(Treize heures quarante-huit minutes)
M. Khadir
: Aujourd'hui,
en Chambre, se tenait le vote sur la motion du mercredi présentée par l'opposition
au gouvernement demandant essentiellement à M. Couillard et aux libéraux
de faire un pas et de s'entendre sur ce qui se dégageait au cours des 10, 15 derniers
jours sur un consensus atteignable, c'est-à-dire un consensus sur les recommandations
du rapport Bouchard-Taylor. Nous avons, par souci de cohérence... Parce que
n'oublions pas, jusqu'à l'attentat meurtrier, l'attentat islamophobe meurtrier
du 29 janvier dernier, il y avait deux camps qui s'opposaient : d'un
côté, le Parti québécois et la CAQ, qui, pour diverses raisons, je ne rentrerai
pas dans les détails, instrumentalisaient toutes sortes, je dirais, de
situations en société et pointaient du doigt par obsession sur la tenue
vestimentaire des femmes musulmanes pour mener le débat sur la laïcité, sur
l'immigration, sur l'enseignement à l'école, sur bien des sujets; et, de
l'autre côté, malheureusement, le Parti libéral, au pouvoir depuis le plus clair
des 15 dernières années, qui n'a pas agi de manière convenable, notamment
qui n'a pas saisi la proposition du rapport Bouchard-Taylor quand il est sorti
en 2007 pour permettre qu'il y ait un travail social qui avance.
Et, rappelons-nous, le rapport Bouchard-Taylor
ne s'adresse pas ni aux questions d'accommodements uniquement ni même aux
questions du port des signes religieux, mais un ensemble de propositions, dont
une charte de la laïcité, dont des programmes d'intégration interculturelle et
non pas multiculturelle comme un travail réel de lutte à la discrimination. Or,
ces deux positions qui étaient opposées auraient pu se rejoindre dès 2013
alentour d'une proposition qui était formulée par Québec solidaire, qui tablait
justement sur le rapport Bouchard-Taylor pour une approche modérée, équilibrée,
qui, heureusement, est possible aujourd'hui, maintenant qu'on entend le PQ et
la CAQ convenir que leurs positions passées étaient tout à fait erronées et que
Bouchard-Taylor peut représenter un équilibre à la fois sur toutes les
questions qui touchent les accommodements et non pas uniquement des
accommodements religieux, mais également sur la question des accommodements
religieux, sur le port des signes religieux, mais bien plus sur la nécessité
d'une charte de la laïcité, sur la nécessité de programmes soutenus
d'intégration des immigrants et aussi de lutte aux discriminations.
Maintenant, j'aimerais dire aussi à M. Couillard...

**DONNÉES D'ENTRÉE:**
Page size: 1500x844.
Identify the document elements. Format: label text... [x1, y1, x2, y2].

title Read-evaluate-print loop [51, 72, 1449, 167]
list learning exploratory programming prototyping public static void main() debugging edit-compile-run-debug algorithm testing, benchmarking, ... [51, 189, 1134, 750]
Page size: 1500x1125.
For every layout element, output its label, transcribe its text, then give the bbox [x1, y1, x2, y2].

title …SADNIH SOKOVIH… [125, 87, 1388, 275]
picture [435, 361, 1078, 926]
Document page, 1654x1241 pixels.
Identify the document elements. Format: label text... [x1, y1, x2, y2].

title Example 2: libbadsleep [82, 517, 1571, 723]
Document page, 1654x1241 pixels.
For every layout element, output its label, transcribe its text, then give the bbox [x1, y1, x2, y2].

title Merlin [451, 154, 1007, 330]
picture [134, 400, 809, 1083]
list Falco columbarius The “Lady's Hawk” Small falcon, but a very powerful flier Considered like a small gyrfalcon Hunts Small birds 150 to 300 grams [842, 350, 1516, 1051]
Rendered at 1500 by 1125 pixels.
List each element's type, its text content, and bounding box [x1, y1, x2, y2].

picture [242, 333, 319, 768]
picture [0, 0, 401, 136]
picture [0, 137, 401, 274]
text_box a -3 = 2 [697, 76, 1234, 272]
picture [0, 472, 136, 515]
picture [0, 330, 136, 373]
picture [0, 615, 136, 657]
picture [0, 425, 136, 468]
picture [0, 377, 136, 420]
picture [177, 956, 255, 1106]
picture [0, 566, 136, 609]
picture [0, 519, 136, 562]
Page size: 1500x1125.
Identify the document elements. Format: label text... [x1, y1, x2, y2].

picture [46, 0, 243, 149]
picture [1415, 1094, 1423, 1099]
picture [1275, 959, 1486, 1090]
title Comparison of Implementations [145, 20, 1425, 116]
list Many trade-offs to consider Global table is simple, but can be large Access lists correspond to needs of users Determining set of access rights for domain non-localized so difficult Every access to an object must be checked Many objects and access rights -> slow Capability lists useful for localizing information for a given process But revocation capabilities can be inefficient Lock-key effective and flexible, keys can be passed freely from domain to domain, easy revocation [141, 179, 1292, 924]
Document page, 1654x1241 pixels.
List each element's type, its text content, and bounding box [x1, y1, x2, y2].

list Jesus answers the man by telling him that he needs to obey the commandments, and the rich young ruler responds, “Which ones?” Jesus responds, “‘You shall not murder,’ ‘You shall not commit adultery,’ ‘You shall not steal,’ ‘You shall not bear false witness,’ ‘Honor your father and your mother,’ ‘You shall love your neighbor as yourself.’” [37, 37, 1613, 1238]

**CONSIGNES:**
1. Dressez la liste complète des partis politiques nommés dans la déclaration sur le rapport Bouchard-Taylor, en citant chacun une seule fois.
2. Dans les lignes de données, réécrivez le passage allant de la ligne qui contient « Rendered at 1500 by 1125 pixels. » jusqu'à celle qui contient « picture [0, 472, 136, 515] », en remplaçant « bounding box » par « enclosing box ».

**RÉPONSES PAR CONSIGNE:**
1.
Parti québécois (PQ)
CAQ
Parti libéral
Québec solidaire

2.
Rendered at 1500 by 1125 pixels.
List each element's type, its text content, and enclosing box [x1, y1, x2, y2].

picture [242, 333, 319, 768]
picture [0, 0, 401, 136]
picture [0, 137, 401, 274]
text_box a -3 = 2 [697, 76, 1234, 272]
picture [0, 472, 136, 515]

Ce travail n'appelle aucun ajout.